FBR 55: The comfort of family . . .
. . . is all about the devil you know. In thinking about the Christmas season, I’m reminded of the Cleveland years. The eastern side of Cliffview Road near the corner of Weston was a sequence of nearly identical tract houses built in the late forties for homecoming veterans and their new families. Our neighbors to the left were the Downings, a couple with two daughters: Holly, the oldest, who often babysat for my brother and I, and Regan, my age. While Regan sometimes joined the boys in neighborhood play, the Abbotts and Downings never consorted as families. There was, however, an identity among the four of them, a gravitational pull toward center that I envied. It was so unlike the vague desperation at home.
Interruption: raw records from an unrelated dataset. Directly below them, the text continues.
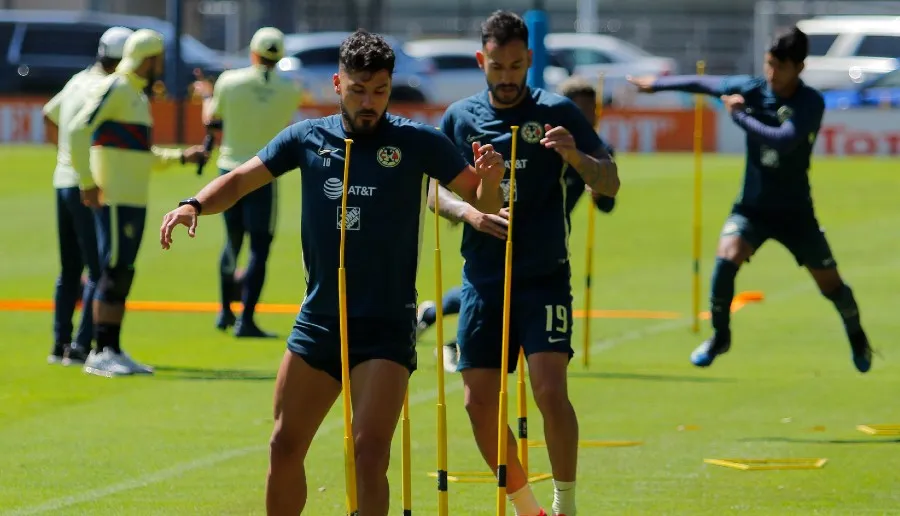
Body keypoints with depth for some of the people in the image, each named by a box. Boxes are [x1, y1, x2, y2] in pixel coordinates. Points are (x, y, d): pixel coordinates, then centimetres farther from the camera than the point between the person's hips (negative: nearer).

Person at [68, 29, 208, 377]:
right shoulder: (113, 90, -10)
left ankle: (113, 351, 13)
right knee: (114, 271, -11)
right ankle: (101, 352, -10)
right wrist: (89, 183, -21)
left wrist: (182, 157, 21)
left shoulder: (138, 96, 20)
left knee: (124, 274, 10)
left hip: (135, 201, 10)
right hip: (113, 200, -10)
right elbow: (77, 130, -19)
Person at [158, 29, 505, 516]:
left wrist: (490, 179, -26)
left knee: (369, 452, -16)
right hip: (317, 323, 4)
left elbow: (483, 203, -2)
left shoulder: (417, 143, -4)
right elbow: (240, 180, 8)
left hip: (385, 327, -4)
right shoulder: (307, 138, 4)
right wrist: (194, 205, -11)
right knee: (285, 447, 8)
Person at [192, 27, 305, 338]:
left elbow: (211, 119, 10)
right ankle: (246, 320, -8)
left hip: (231, 168, 3)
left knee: (233, 241, 19)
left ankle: (225, 312, 29)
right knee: (259, 248, 0)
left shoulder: (229, 82, -5)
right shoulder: (290, 91, -7)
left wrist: (207, 96, 31)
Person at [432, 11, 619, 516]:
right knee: (480, 401, 1)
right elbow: (434, 191, 10)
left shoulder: (558, 112, 0)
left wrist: (575, 156, -23)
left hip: (544, 278, -3)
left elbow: (610, 183, -2)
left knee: (550, 389, -18)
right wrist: (469, 211, -12)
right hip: (483, 279, 3)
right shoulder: (460, 118, 8)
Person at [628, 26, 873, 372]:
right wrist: (658, 84, 19)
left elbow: (783, 141, -33)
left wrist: (740, 116, -25)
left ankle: (857, 337, 35)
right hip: (752, 206, 2)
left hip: (795, 212, -2)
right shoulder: (750, 89, -6)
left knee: (830, 284, 4)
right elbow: (701, 83, 9)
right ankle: (720, 336, -2)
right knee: (726, 257, -23)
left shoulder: (811, 104, -18)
I suspect one of the reasons we didn’t mix socially was that Mr. Downing was the complete opposite of my father who, as unsocial as he was, ruled our event calendar. Or, rather, Mr. D was the opposite of my father in every way but one: they were both loners who had nothing in common with the rest of the world. Now that I think of it, they both also generated fear in their children. Then there was the veneer of superiority they both carried around with them. Okay, maybe they were two hateful peas in a pod. Like Mr. Downing, my father was quiet and sinister, a red-faced ball of anger and resentment with a violent streak. There were rages from room to room. Silences. Biting language. Not to mention the time he . . . but I see I’m going off track here and should go more deeply into this some other time.
What I wanted to tell you was that on Saturdays after mowing the lawn, Mr. Downing relaxed by putting jazz records on the hi-fi. Then he would turn the speakers out to the patio and play an assortment of pot- and pan lids with a set of wire drum brushes. Drum brushes. As if he was in a smoky downtown club and everyone was hep. Only he was playing his wife’s kitchenware, it was a patio on Cliffview Road, and it was only us kids. For such a cool cat, he was darkly fierce about this activity; it was not only his damn right, but something he was compelled to do. We were under strict instructions not to disturb him while he was playing. I know, right? Ruin his solo or something.
We were under strict instructions not to disturb his lawn, either. If anyone started across it after a winter snowfall, he’d tear open the front door like a mad little demon and shriek, “Get off my snow!”
Snow. That’s why I’ve remembered all of this. We’ve just had a pretty good snowfall here in Connecticut. My family and I invite you to walk all over it. Merry Christmas!